■ **Excerpted passage**
Gary Ross and Francis Lawrence
  • The Hunger Games (2012-2015) - 4-part film series of action film adaptations of the sci-fi novels of the same name by Suzanne Collins, where a teenage girl takes on a dystopian United States' dictatorial government.
Richard Sarafin
  • Vanishing Point - A car courier races across the country to make an impossible delivery, with an ending that symbolised the death of the hippie movement.
Tom Savini
  • Night of the Living Dead 1990 - Improved remake of the civil rights film with zombies, which places the damsel in distress of the original, Barbra, as a strong leader.
John Sayles
  • Matewan - The story of the Battle in Matewan, 1920, where miners fought private police.
Paul Schrader
  • Light Sleeper - An ageing drug dealer is faced with finding legitimate employment.
  • Blue Collar - 3 workers strapped for cash decide to rob their ineffectual union.

  • American Gigolo - A gigolo for the wealthy becomes embroiled in scandal when he falls for a senator's wife.
Martin Scorsese
  • Taxi Driver - Damaged Vietnam vet cum taxi driver battles with New York, and himself.

  • After Hours - A chance date for an office worker turns into a nightmare trying to get back home in time for tomorrow's shift.

  • Bringing Out the Dead - An overworked and conscientious ambulance driver begins to slip into insanity.
David Simon
  • Generation Kill (2008) - TV miniseries dramatising the journalistic account of a Rolling Stone journalist embedded in a US military unit in Iraq.
  • The Corner (2000) - TV miniseries looking at the lives of poor working class people in Baltimore against the background of the war on drugs.
  • The Wire (2002-8) - Widely considered the best TV show ever made, The Wire examines the major institutions of American society over five series, revealing the flaws of the police, the courts, the prisons, the media, politicians, organise crime and more.
Tarsem Singh
  • The Fall - A stuntman lies in the hospital bed, paralysed from his first film, where he befriends a small girl and loses himself in fantastical storytelling.
Gary Sinise
  • Of Mice and Men (1992) - Film adaptation of Steinbeck's book which follows two farm labourers who dream of owning their own land.
Mario Van Peebles
  • Panther - Film depicting the rise and fall of the Black Panther Party for Self-Defense, and the American government campaign against them. Based on real events but unfortunately with a big dose of Hollywood exaggeration, particularly at the end of the film.
Fred Zinneman
  • Behold a Pale Horse (1964) - Film loosely based on the life of anarchist guerrilla [URL=http://libcom.org/history/articles/1915-1960- francisco-sabate-llopart] Sabate[/URL], it depicts an exiled Republican bandit who returns to Spain while police set a trap.
Various
  • Into the West (2005) - TV miniseries which tells the story of the birth of modern America from the perspective of Native Americans, and working class white and black people.

Argentinian

Santiago Grasso
  • Empleo - A man makes his way to work, finding people being used as objects.
Héctor Olivera
  • La Patagonia Rebelde - Based on anarchist Osvaldo Bayer's book, this is the true story of the massacre of FORA organised labourers in the 1920s.

■ **Data below**

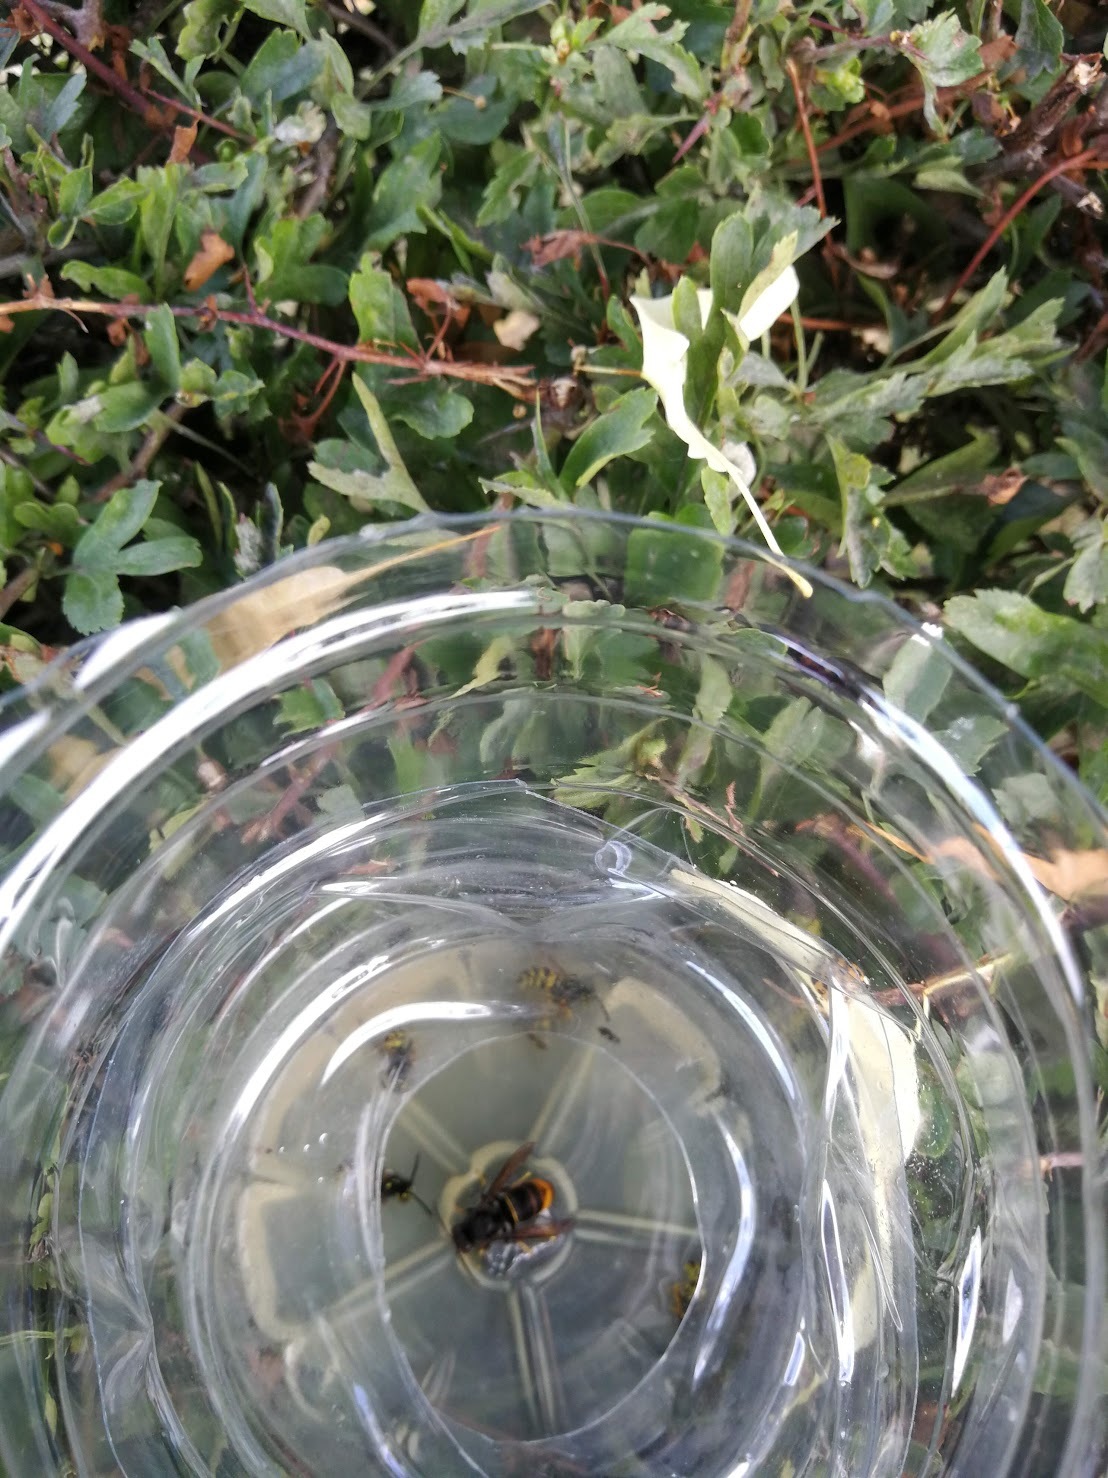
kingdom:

■ **Instructions to follow**
Answer these questions from the film list.
(a) In what year did the battle shown in Matewan take place?
(b) In which city does The Corner follow the lives of poor working-class people?
(c) Whose book is La Patagonia Rebelde based on?
The data were taken from a different source than the film list.

■ **Written answer**
(a) 1920
(b) Baltimore
(c) Osvaldo Bayer's